String-or-Array Content

#[derive(Serialize, Deserialize)]
#[serde(untagged)]
pub enum MessageContent {
    Text(String),
    Parts(Vec<ContentPart>),
}

Internally Tagged Enum

#[derive(Serialize, Deserialize)]
#[serde(tag = "type", rename_all = "snake_case")]
pub enum ContentPart {
    Text { text: String, #[serde(flatten)] extra: JsonObject },
    ImageUrl { image_url: ImageUrl, #[serde(flatten)] extra: JsonObject },
}

SSE Event Parsing

Use eventsource-stream to parse SSE. Dispatch on the JSON type field, not the SSE event: line.

Builder Pattern

Use bon::Builder derive:

#[derive(bon::Builder)]
#[builder(on(String, into))]
pub struct SomeRequest { ... }

Test Coverage

  • JSON round-trip tests (deserialize official docs, re-serialize, verify)
  • Wire-format snapshot tests
  • SSE event replay tests (official spec examples)
  • Config validation tests
  • Error handling (429, 401, 5xx, malformed responses)
  • Streaming termination (connection close vs data: [DONE])
  • Rate limit header parsing
  • Secret redaction in Debug output

Dependencies

Core Crate

  • serde, serde_json — Serialization
  • thiserror — Error handling

Provider Crates

  • reqwest — HTTP client
  • futures — Async streams
  • tokio — Async runtime (features: rt for client side)
  • tokio-stream — Stream utilities
  • eventsource-stream — SSE parsing
  • bytes — Byte buffer manipulation
  • secrecy — Secrets that don't leak in Debug
  • bon — Builder pattern derivation

Environment & Build

  • Stable Rust: 1.85+ (edition 2024)
  • Build: cargo build --workspace
  • Test: cargo test --workspace
  • Lint: cargo clippy --workspace
  • Doc: cargo doc --workspace --open

Current Status

  • OpenAI provider — 🚧 Active (Chat Completions + Responses API)
  • Anthropic provider — 🚧 Active (Messages API + streaming)
  • OpenAI-compat — 🚧 Active (Quirks-based configuration)
  • Gemini provider — 🏗️ Skeleton (basic types, not production)

Related Files

  • Root Cargo.toml — Workspace members, shared version/edition/license
  • AGENTS.md — Agent workflow documentation (if team-based)
  • .github/workflows/ — CI/CD (if present)

Quick Navigation

Goal Location
Understand unified types aigw-core/src/model/
Add a new provider aigw-openai/ as template; add new crate or Quirks config
Translate requests aigw-core/src/translate.rs
Parse Anthropic SSE aigw-anthropic/src/streaming.rs
Configure OpenAI-compat Read OpenAICompatConfig and Quirks
View provider mapping docs/provider-translation.md
Understand design rationale docs/best-practices.md, README.md

Notes for Development

  1. Always preserve unknown fields — Use #[serde(flatten)] extra on all request/response/event types. Provider APIs evolve; don't force recompilation.

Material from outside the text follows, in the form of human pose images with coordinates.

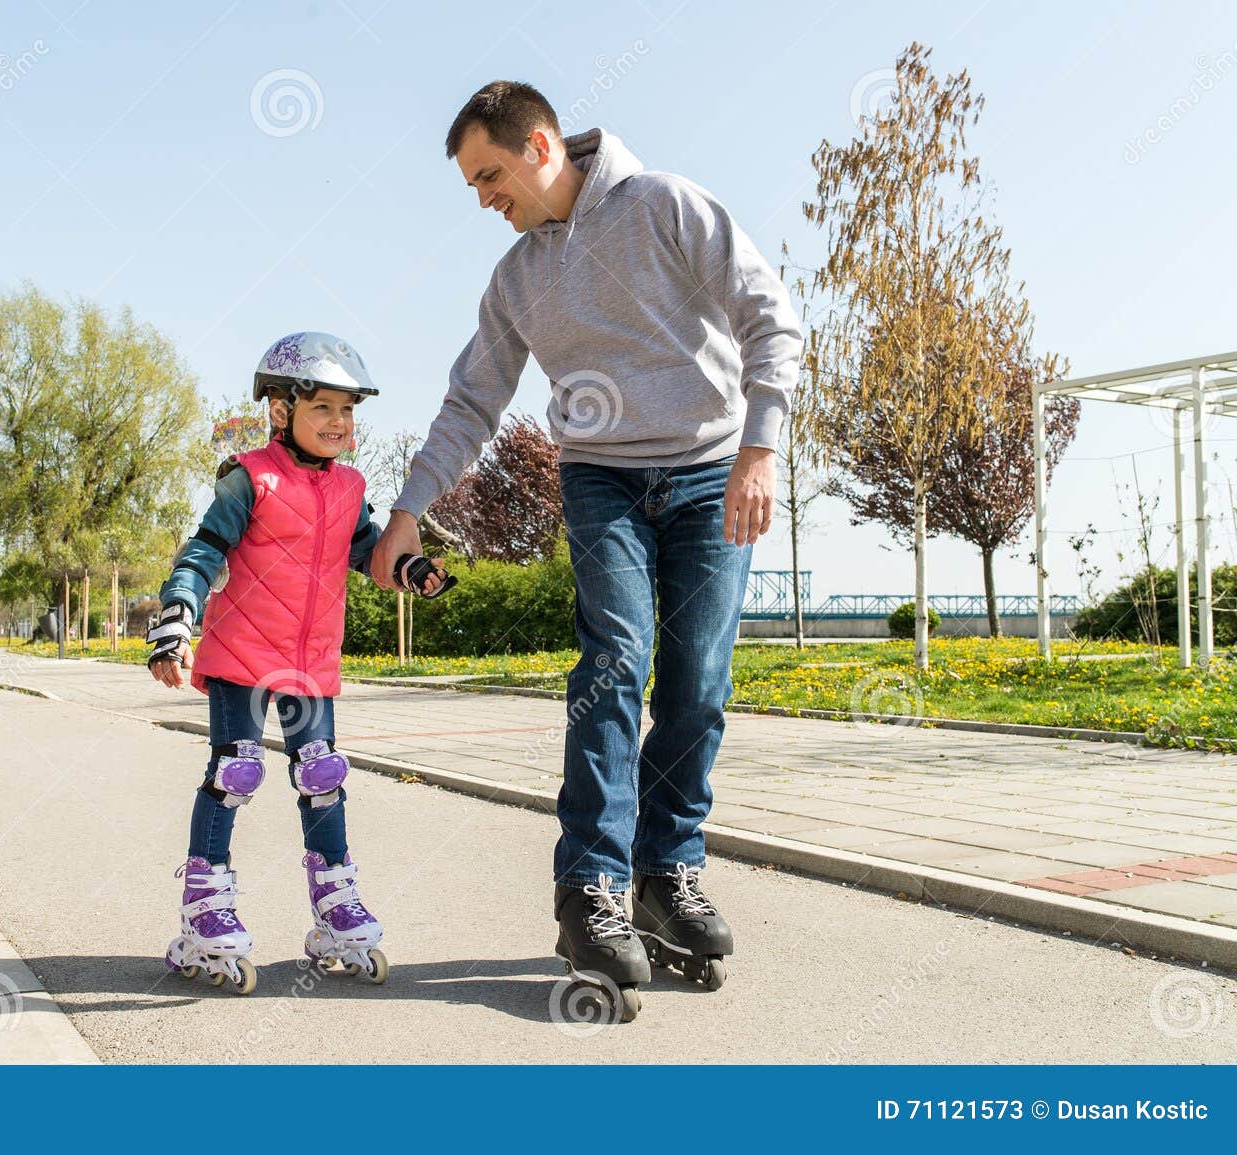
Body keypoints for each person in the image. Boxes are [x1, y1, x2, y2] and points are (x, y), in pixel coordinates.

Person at [370, 82, 802, 1021]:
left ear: (538, 145)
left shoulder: (666, 206)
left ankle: (668, 874)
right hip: (601, 474)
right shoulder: (519, 277)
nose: (485, 199)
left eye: (490, 175)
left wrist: (761, 447)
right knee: (615, 662)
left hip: (710, 468)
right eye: (472, 186)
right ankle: (591, 888)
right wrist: (407, 511)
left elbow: (771, 315)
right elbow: (470, 404)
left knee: (700, 679)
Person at [149, 331, 449, 996]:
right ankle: (205, 907)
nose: (341, 424)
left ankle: (337, 904)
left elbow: (367, 550)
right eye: (324, 410)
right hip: (243, 655)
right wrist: (177, 615)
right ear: (281, 411)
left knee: (323, 776)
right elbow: (203, 550)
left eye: (348, 412)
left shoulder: (350, 487)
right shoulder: (248, 477)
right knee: (236, 771)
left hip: (310, 662)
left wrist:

  2. Use aigw-core traits, not direct HTTP — When adding gateway logic, depend on RequestTranslator/ResponseTranslator/StreamParser, not individual provider clients.

  3. Provider crates are libraries, not binaries — The gateway binary (if any) lives at /src/main.rs; provider crates are reusable.

  4. Quirks before new crate — For an OpenAI-like provider, add a Quirks config. Only create a new crate if the wire format is fundamentally different.

  5. SSE events are 1-to-many — Anthropic's content_block_start(tool_use) maps to both ToolCallStart + ToolCallDelta. Use StreamParser's Vec return to handle this.

  6. Test with official examples — Use examples from official API docs as JSON test fixtures and SSE replay tests.